Source texts of formatted documents:
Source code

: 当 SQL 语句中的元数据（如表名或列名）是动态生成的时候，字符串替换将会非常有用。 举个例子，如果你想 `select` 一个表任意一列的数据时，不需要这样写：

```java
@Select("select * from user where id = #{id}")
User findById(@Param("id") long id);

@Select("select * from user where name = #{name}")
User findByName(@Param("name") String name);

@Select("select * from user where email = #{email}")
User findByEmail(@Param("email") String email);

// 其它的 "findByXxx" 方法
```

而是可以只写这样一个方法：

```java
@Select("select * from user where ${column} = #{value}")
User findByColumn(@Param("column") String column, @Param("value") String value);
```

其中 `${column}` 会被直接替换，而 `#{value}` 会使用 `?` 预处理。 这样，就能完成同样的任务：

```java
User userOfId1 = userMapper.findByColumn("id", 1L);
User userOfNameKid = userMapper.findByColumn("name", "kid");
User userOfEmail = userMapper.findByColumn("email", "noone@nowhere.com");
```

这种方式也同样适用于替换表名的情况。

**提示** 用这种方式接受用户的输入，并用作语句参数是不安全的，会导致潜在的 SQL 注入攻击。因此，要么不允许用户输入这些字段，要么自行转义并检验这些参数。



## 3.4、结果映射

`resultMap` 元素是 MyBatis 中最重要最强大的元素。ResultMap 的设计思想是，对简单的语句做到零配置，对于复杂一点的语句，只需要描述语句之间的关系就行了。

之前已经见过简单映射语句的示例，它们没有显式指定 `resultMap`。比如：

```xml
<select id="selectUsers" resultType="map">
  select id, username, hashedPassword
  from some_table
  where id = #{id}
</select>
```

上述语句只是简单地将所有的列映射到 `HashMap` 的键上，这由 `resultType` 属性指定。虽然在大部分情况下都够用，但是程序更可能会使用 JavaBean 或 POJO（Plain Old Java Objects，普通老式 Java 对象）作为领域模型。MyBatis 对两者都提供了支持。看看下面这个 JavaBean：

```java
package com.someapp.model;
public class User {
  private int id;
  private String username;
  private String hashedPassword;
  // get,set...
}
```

WHAT YOU SHOULD DO: Without changing a word, write out each entry again.

ANSWER FOR THE TASK:
Source code

: 当 SQL 语句中的元数据（如表名或列名）是动态生成的时候，字符串替换将会非常有用。 举个例子，如果你想 `select` 一个表任意一列的数据时，不需要这样写：

```java
@Select("select * from user where id = #{id}")
User findById(@Param("id") long id);

@Select("select * from user where name = #{name}")
User findByName(@Param("name") String name);

@Select("select * from user where email = #{email}")
User findByEmail(@Param("email") String email);

// 其它的 "findByXxx" 方法
```

而是可以只写这样一个方法：

```java
@Select("select * from user where ${column} = #{value}")
User findByColumn(@Param("column") String column, @Param("value") String value);
```

其中 `${column}` 会被直接替换，而 `#{value}` 会使用 `?` 预处理。 这样，就能完成同样的任务：

```java
User userOfId1 = userMapper.findByColumn("id", 1L);
User userOfNameKid = userMapper.findByColumn("name", "kid");
User userOfEmail = userMapper.findByColumn("email", "noone@nowhere.com");
```

这种方式也同样适用于替换表名的情况。

**提示** 用这种方式接受用户的输入，并用作语句参数是不安全的，会导致潜在的 SQL 注入攻击。因此，要么不允许用户输入这些字段，要么自行转义并检验这些参数。



## 3.4、结果映射

`resultMap` 元素是 MyBatis 中最重要最强大的元素。ResultMap 的设计思想是，对简单的语句做到零配置，对于复杂一点的语句，只需要描述语句之间的关系就行了。

之前已经见过简单映射语句的示例，它们没有显式指定 `resultMap`。比如：

```xml
<select id="selectUsers" resultType="map">
  select id, username, hashedPassword
  from some_table
  where id = #{id}
</select>
```

上述语句只是简单地将所有的列映射到 `HashMap` 的键上，这由 `resultType` 属性指定。虽然在大部分情况下都够用，但是程序更可能会使用 JavaBean 或 POJO（Plain Old Java Objects，普通老式 Java 对象）作为领域模型。MyBatis 对两者都提供了支持。看看下面这个 JavaBean：

```java
package com.someapp.model;
public class User {
  private int id;
  private String username;
  private String hashedPassword;
  // get,set...
}
```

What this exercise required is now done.